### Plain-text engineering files
----------------
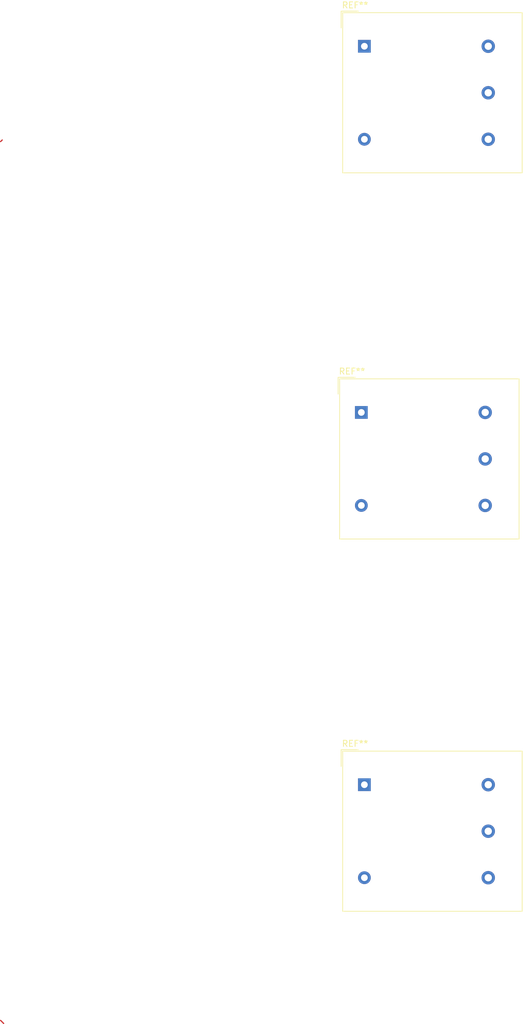
<source format=kicad_pcb>
(kicad_pcb
	(version 20241229)
	(generator "pcbnew")
	(generator_version "9.0")
	(general
		(thickness 1.6)
		(legacy_teardrops no)
	)
	(paper "A4")
	(layers
		(0 "F.Cu" signal)
		(2 "B.Cu" signal)
		(9 "F.Adhes" user "F.Adhesive")
		(11 "B.Adhes" user "B.Adhesive")
		(13 "F.Paste" user)
		(15 "B.Paste" user)
		(5 "F.SilkS" user "F.Silkscreen")
		(7 "B.SilkS" user "B.Silkscreen")
		(1 "F.Mask" user)
		(3 "B.Mask" user)
		(17 "Dwgs.User" user "User.Drawings")
		(19 "Cmts.User" user "User.Comments")
		(21 "Eco1.User" user "User.Eco1")
		(23 "Eco2.User" user "User.Eco2")
		(25 "Edge.Cuts" user)
		(27 "Margin" user)
		(31 "F.CrtYd" user "F.Courtyard")
		(29 "B.CrtYd" user "B.Courtyard")
		(35 "F.Fab" user)
		(33 "B.Fab" user)
		(39 "User.1" user)
		(41 "User.2" user)
		(43 "User.3" user)
		(45 "User.4" user)
	)
	(setup
		(pad_to_mask_clearance 0)
		(allow_soldermask_bridges_in_footprints no)
		(tenting front back)
		(pcbplotparams
			(layerselection 0x00000000_00000000_55555555_5755f5ff)
			(plot_on_all_layers_selection 0x00000000_00000000_00000000_00000000)
			(disableapertmacros no)
			(usegerberextensions no)
			(usegerberattributes yes)
			(usegerberadvancedattributes yes)
			(creategerberjobfile yes)
			(dashed_line_dash_ratio 12.000000)
			(dashed_line_gap_ratio 3.000000)
			(svgprecision 4)
			(plotframeref no)
			(mode 1)
			(useauxorigin no)
			(hpglpennumber 1)
			(hpglpenspeed 20)
			(hpglpendiameter 15.000000)
			(pdf_front_fp_property_popups yes)
			(pdf_back_fp_property_popups yes)
			(pdf_metadata yes)
			(pdf_single_document no)
			(dxfpolygonmode yes)
			(dxfimperialunits yes)
			(dxfusepcbnewfont yes)
			(psnegative no)
			(psa4output no)
			(plot_black_and_white yes)
			(sketchpadsonfab no)
			(plotpadnumbers no)
			(hidednponfab no)
			(sketchdnponfab yes)
			(crossoutdnponfab yes)
			(subtractmaskfromsilk no)
			(outputformat 1)
			(mirror no)
			(drillshape 1)
			(scaleselection 1)
			(outputdirectory "")
		)
	)
	(net 0 "")
	(footprint "Sensor_Voltage:LEM_LV25-P" (layer "F.Cu") (at 74.18 92.38))
	(footprint "Sensor_Voltage:LEM_LV25-P" (layer "F.Cu") (at 74.68 153.38))
	(footprint "Sensor_Voltage:LEM_LV25-P" (layer "F.Cu") (at 74.68 32.38))
	(segment
		(start 15.26 47.74)
		(end 15 48)
		(width 0.2)
		(layer "F.Cu")
		(net 0)
		(uuid "67cc2979-291b-4074-92ff-fcbd15fcb9ac")
	)
	(segment
		(start 15 192)
		(end 15.5 192.5)
		(width 0.2)
		(layer "F.Cu")
		(net 0)
		(uuid "e4f6d43a-84f5-4228-a112-3d54d35da904")
	)
	(embedded_fonts no)
)

</source>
----------------
### TASK DETAILS
Without any pictures, retype the records above exactly.

### RESULT OF THE TASK
<source format=kicad_pcb>
(kicad_pcb
	(version 20241229)
	(generator "pcbnew")
	(generator_version "9.0")
	(general
		(thickness 1.6)
		(legacy_teardrops no)
	)
	(paper "A4")
	(layers
		(0 "F.Cu" signal)
		(2 "B.Cu" signal)
		(9 "F.Adhes" user "F.Adhesive")
		(11 "B.Adhes" user "B.Adhesive")
		(13 "F.Paste" user)
		(15 "B.Paste" user)
		(5 "F.SilkS" user "F.Silkscreen")
		(7 "B.SilkS" user "B.Silkscreen")
		(1 "F.Mask" user)
		(3 "B.Mask" user)
		(17 "Dwgs.User" user "User.Drawings")
		(19 "Cmts.User" user "User.Comments")
		(21 "Eco1.User" user "User.Eco1")
		(23 "Eco2.User" user "User.Eco2")
		(25 "Edge.Cuts" user)
		(27 "Margin" user)
		(31 "F.CrtYd" user "F.Courtyard")
		(29 "B.CrtYd" user "B.Courtyard")
		(35 "F.Fab" user)
		(33 "B.Fab" user)
		(39 "User.1" user)
		(41 "User.2" user)
		(43 "User.3" user)
		(45 "User.4" user)
	)
	(setup
		(pad_to_mask_clearance 0)
		(allow_soldermask_bridges_in_footprints no)
		(tenting front back)
		(pcbplotparams
			(layerselection 0x00000000_00000000_55555555_5755f5ff)
			(plot_on_all_layers_selection 0x00000000_00000000_00000000_00000000)
			(disableapertmacros no)
			(usegerberextensions no)
			(usegerberattributes yes)
			(usegerberadvancedattributes yes)
			(creategerberjobfile yes)
			(dashed_line_dash_ratio 12.000000)
			(dashed_line_gap_ratio 3.000000)
			(svgprecision 4)
			(plotframeref no)
			(mode 1)
			(useauxorigin no)
			(hpglpennumber 1)
			(hpglpenspeed 20)
			(hpglpendiameter 15.000000)
			(pdf_front_fp_property_popups yes)
			(pdf_back_fp_property_popups yes)
			(pdf_metadata yes)
			(pdf_single_document no)
			(dxfpolygonmode yes)
			(dxfimperialunits yes)
			(dxfusepcbnewfont yes)
			(psnegative no)
			(psa4output no)
			(plot_black_and_white yes)
			(sketchpadsonfab no)
			(plotpadnumbers no)
			(hidednponfab no)
			(sketchdnponfab yes)
			(crossoutdnponfab yes)
			(subtractmaskfromsilk no)
			(outputformat 1)
			(mirror no)
			(drillshape 1)
			(scaleselection 1)
			(outputdirectory "")
		)
	)
	(net 0 "")
	(footprint "Sensor_Voltage:LEM_LV25-P" (layer "F.Cu") (at 74.18 92.38))
	(footprint "Sensor_Voltage:LEM_LV25-P" (layer "F.Cu") (at 74.68 153.38))
	(footprint "Sensor_Voltage:LEM_LV25-P" (layer "F.Cu") (at 74.68 32.38))
	(segment
		(start 15.26 47.74)
		(end 15 48)
		(width 0.2)
		(layer "F.Cu")
		(net 0)
		(uuid "67cc2979-291b-4074-92ff-fcbd15fcb9ac")
	)
	(segment
		(start 15 192)
		(end 15.5 192.5)
		(width 0.2)
		(layer "F.Cu")
		(net 0)
		(uuid "e4f6d43a-84f5-4228-a112-3d54d35da904")
	)
	(embedded_fonts no)
)

</source>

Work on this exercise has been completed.